How Can I Protect My Corporate Veil?
Smaller LLCs are more likely to lose their corporate veil. The lower accountability and smaller staff makes them more prone to overlooking requirements. Fortunately, with intentional, good business practices, you can protect your veil.
There are four steps to keep your veil in tact:
1) Follow all corporate formalities for LLCs.
Paperwork is a hassle, but it’s a vital part of operating your LLC. You’ll want to find some way to remind yourself when a form is due. This is especially important for your annual reports and business licenses.
Some states will actually send you a reminder when your annual report is due. If you use your state’s online portal, you can also usually find your due dates all in one place. You can also set up reminders in your own business calendar, too. The way you remind yourself of due dates is not as important as meeting them.
2) Maintain an accurate record of your business transactions.
Keeping good financial records helps you in several ways.
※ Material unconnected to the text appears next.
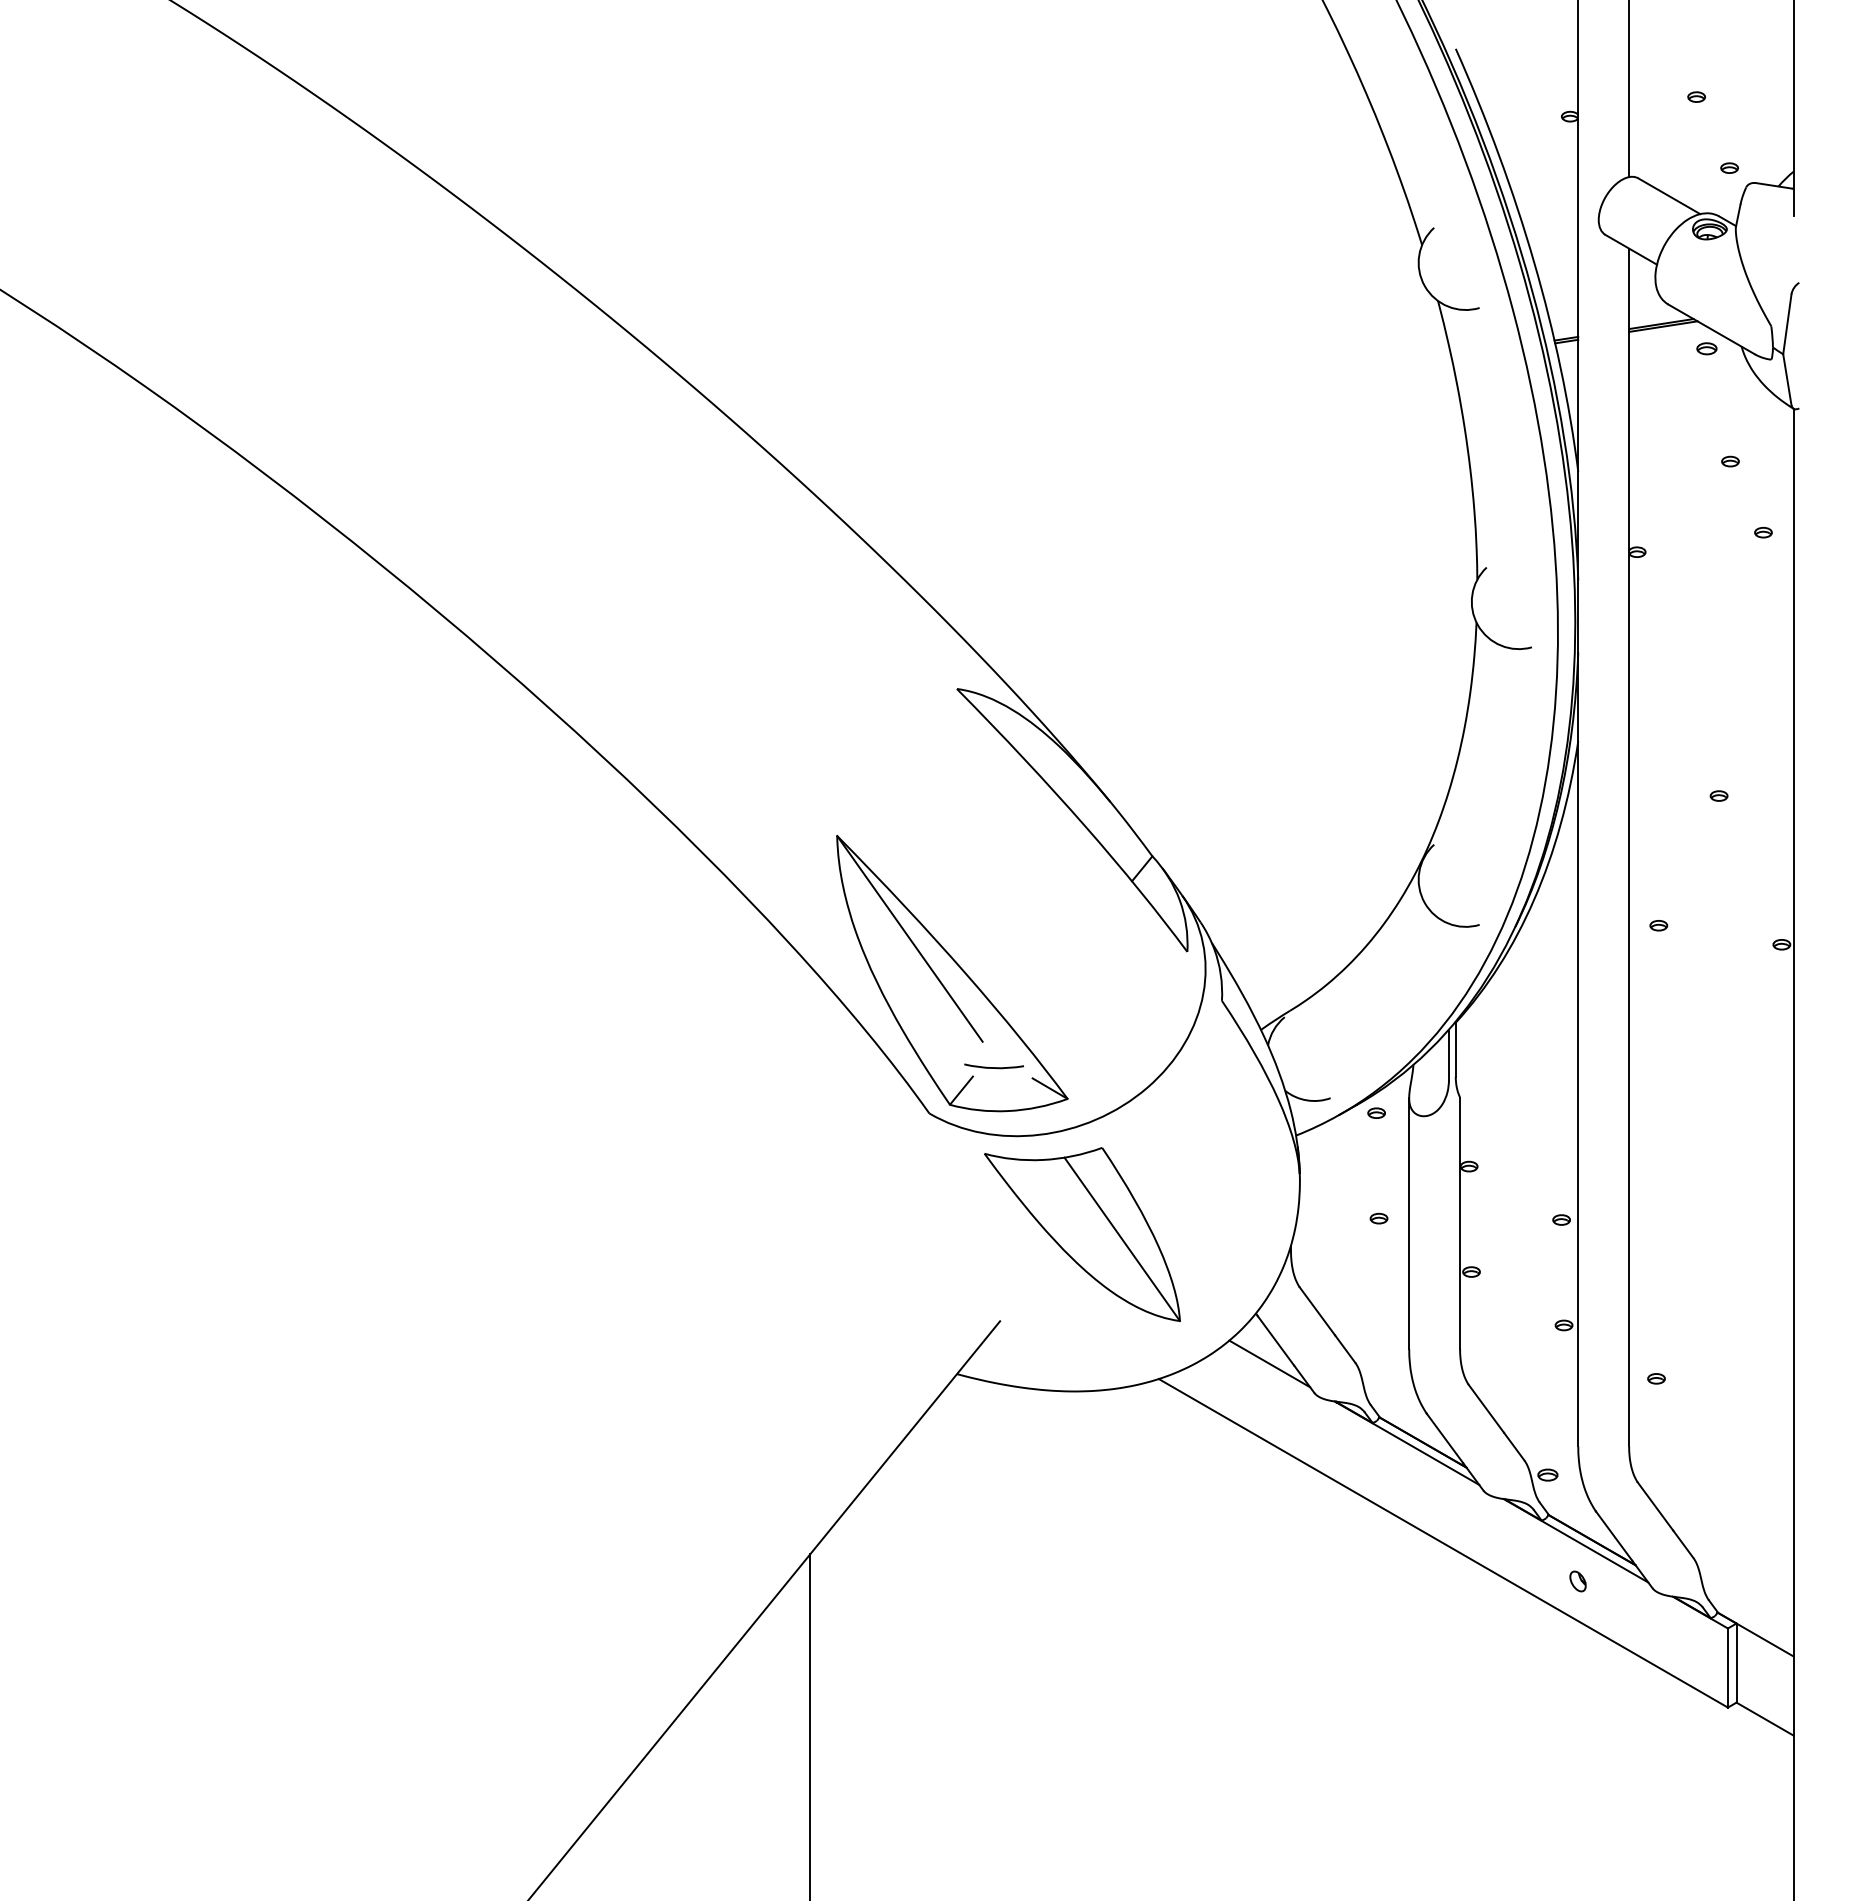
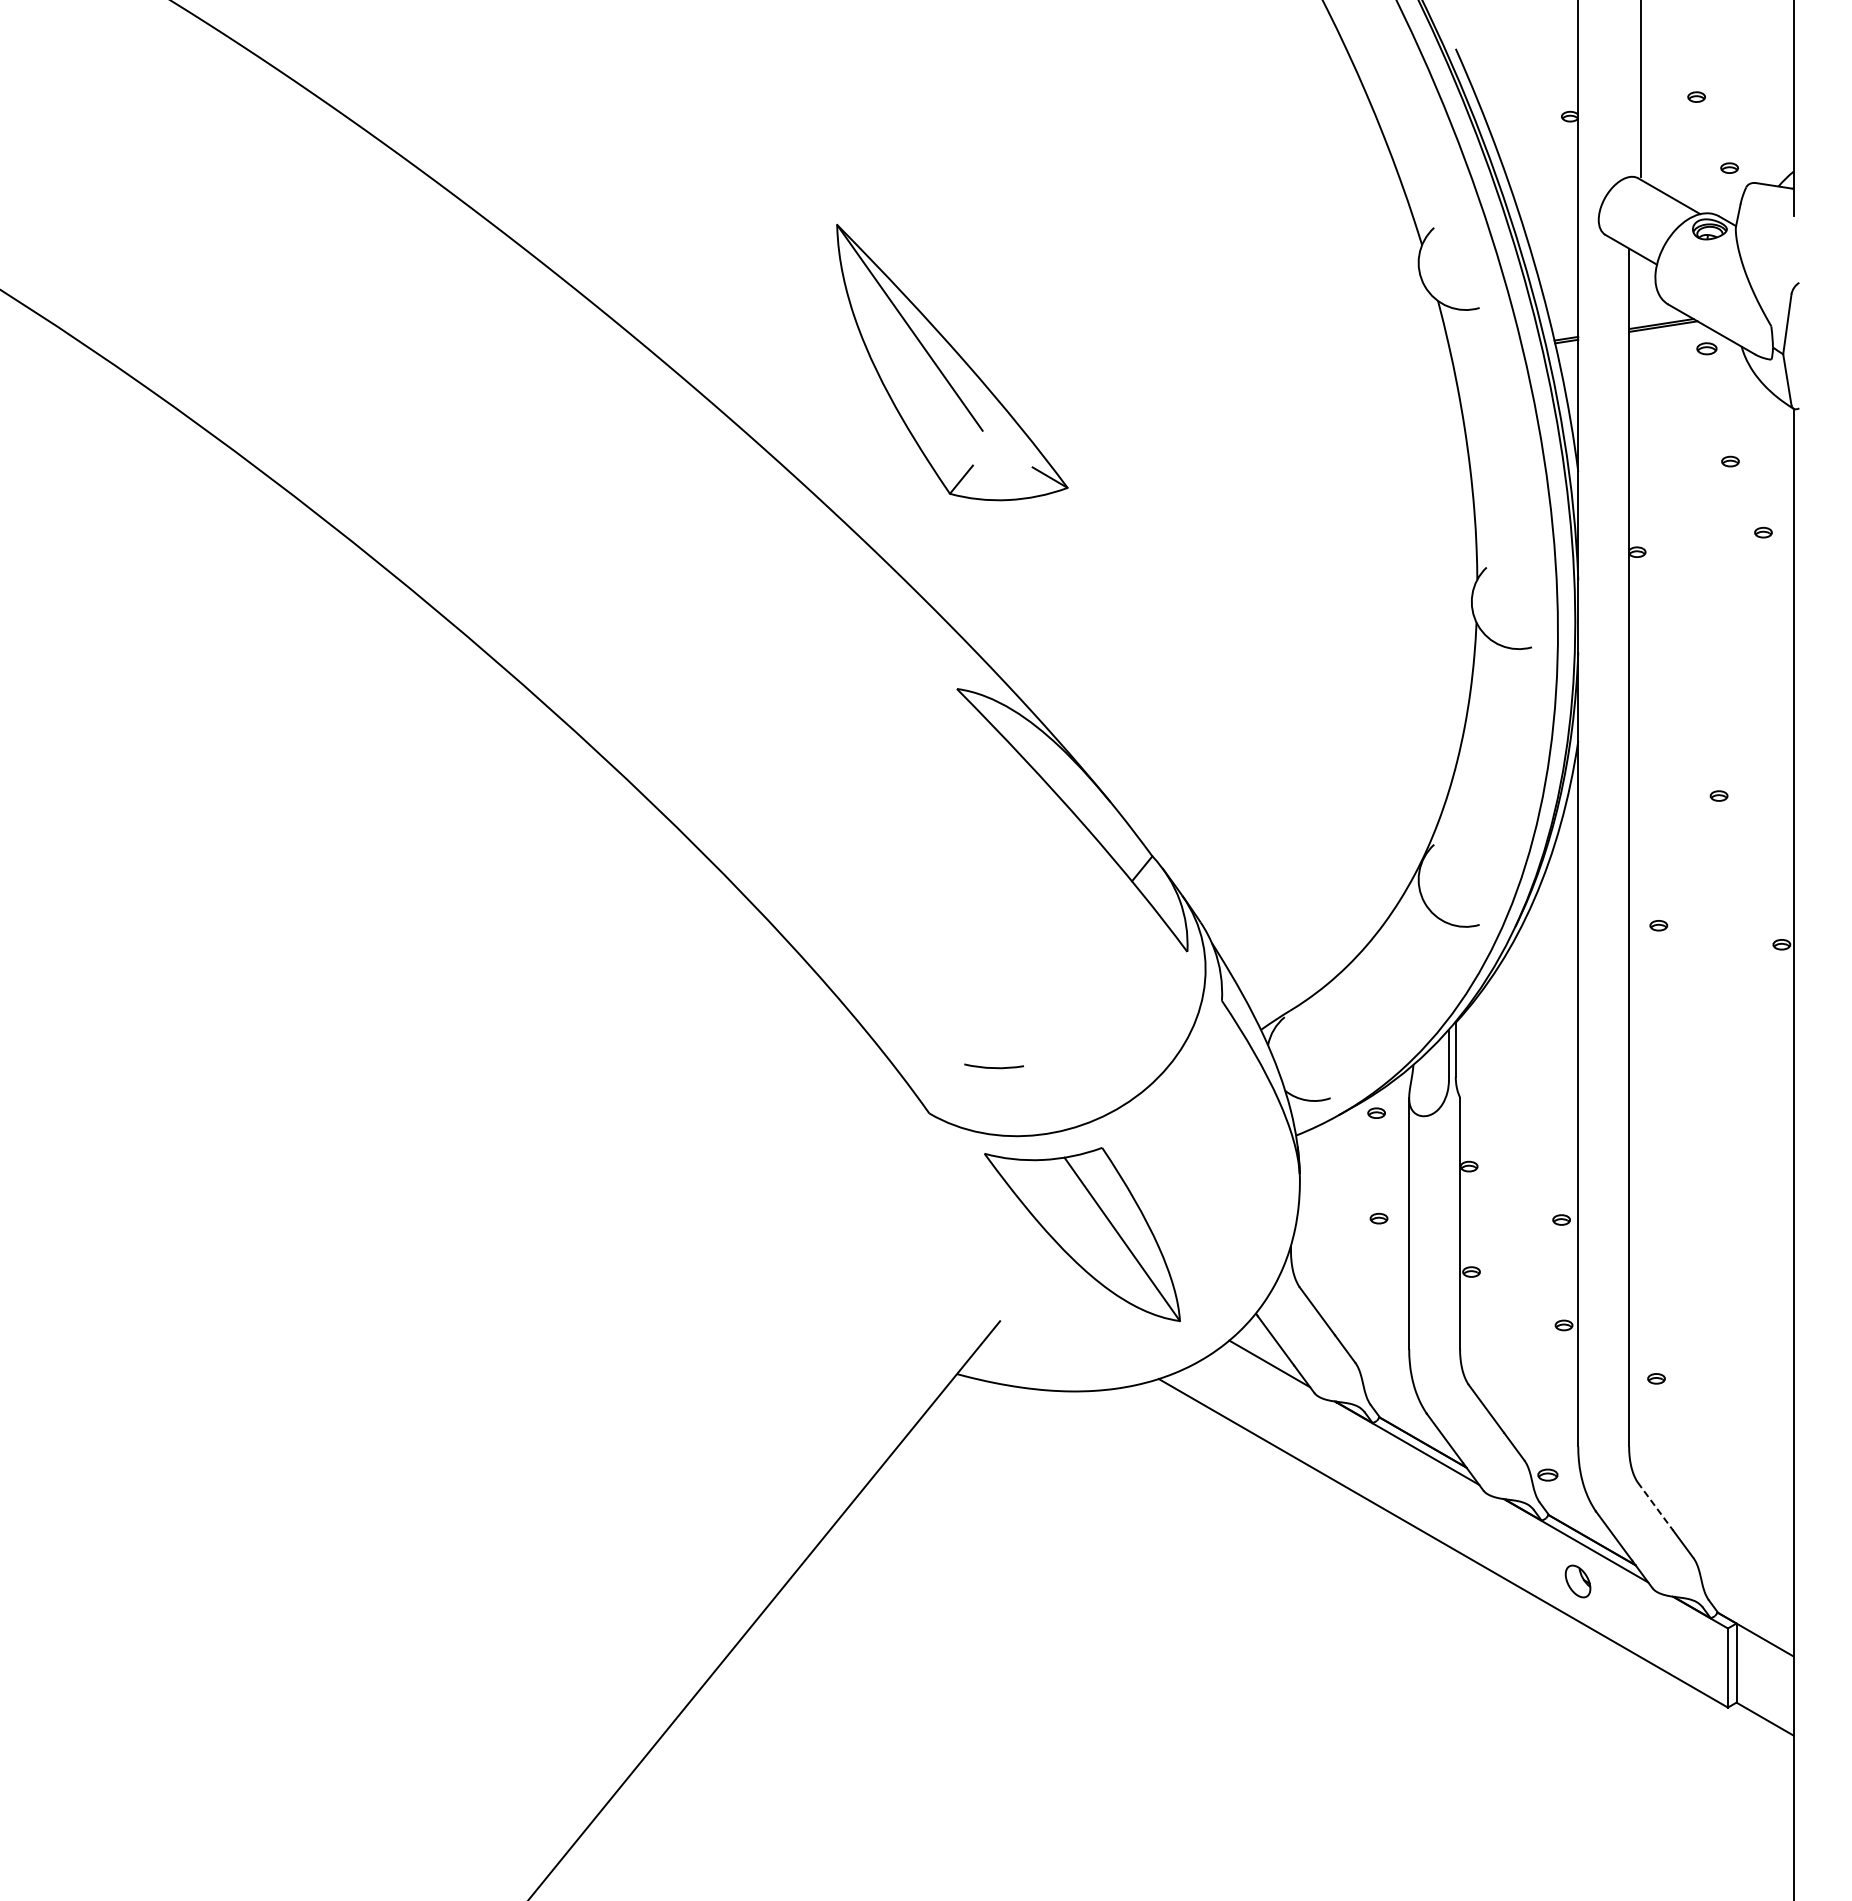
line at (1629, 89) position: (1629, 89) -> (1641, 89)
part at (952, 973) position: (952, 973) -> (952, 362)
line at (1655, 1506): solid -> dashed
part at (1577, 1581) size: 18x23 px -> 28x35 px
line at (810, 1725): present -> none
For one, you can present your record as evidence if you’re ever audited by the IRS. Some states also request a copy of your financial records for the year as part of your annual report.
Multi-member LLCs need good records to protect themselves from fraud. If you track your transactions carefully, you’ll be more likely to catch discrepancies. Plus, the record helps you’ll know exactly what your bottom line is and how much profit can go to the members.
3) Keep personal finances separate from business finances.
Most small LLCs get into trouble because their personal finances are indistinguishable from the LLC’s. Fortunately, you can take a few steps to separate the books. The most important one is to get a separate business bank account. You should also get checks and a card in the name of the LLC.
If your business bank account and your personal account are held at the same bank, it’s possible that your cards look pretty similar. It’s a good idea to customize one card so they’re easy to distinguish. There’s usually a small fee. But it’ll be worth it to avoid the hassle of correcting transactions when you use the wrong card.
Similarly, when you sign checks or agreements for your business, you’ll need to note that the business is guaranteeing the document, not you personally. You can do so by adding your title and the LLC’s name underneath the signature. For example, signing “Joe Smith” with “Owner, Best Tree Guys, LLC” underneath makes it clear that this is a business endorsement, not a personal one.
Never pay bills for the business from your personal account or vice versa. Of course, you do need to “pay” yourself to make your work worthwhile. To give some of the profits back to yourself without mixing the books, you can send a distribution to yourself (or however many members your LLC has). This “transfers” the funds from the business to your personal account compliantly.
4) Start out with adequate funds.
When you’re starting out, make sure you have enough capital to get the business going. Any start-up entails some financial risk, but appropriate financial planning increases your chance of success. It also makes you more attractive to new investors.
If a court decides that your initial capital was insufficient, then your personal assets could take the hit to make up for it.
A corporate veil makes incorporating as an LLC worth your while. However, it’s your responsibility to maintain that veil by operating a compliant business. That way, you’ll always have the personal liability protection. You’ll have peace of mind that your own hard-earned assets are protected.